Work order
A faithful, complete copy of the entries is the sole expected answer.

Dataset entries
Segment Open
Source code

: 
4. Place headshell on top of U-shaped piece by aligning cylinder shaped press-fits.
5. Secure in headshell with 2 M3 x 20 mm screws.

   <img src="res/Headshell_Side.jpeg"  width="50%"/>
Segment Closed
Response
Source code

: 
4. Place headshell on top of U-shaped piece by aligning cylinder shaped press-fits.
5. Secure in headshell with 2 M3 x 20 mm screws.

   <img src="res/Headshell_Side.jpeg"  width="50%"/>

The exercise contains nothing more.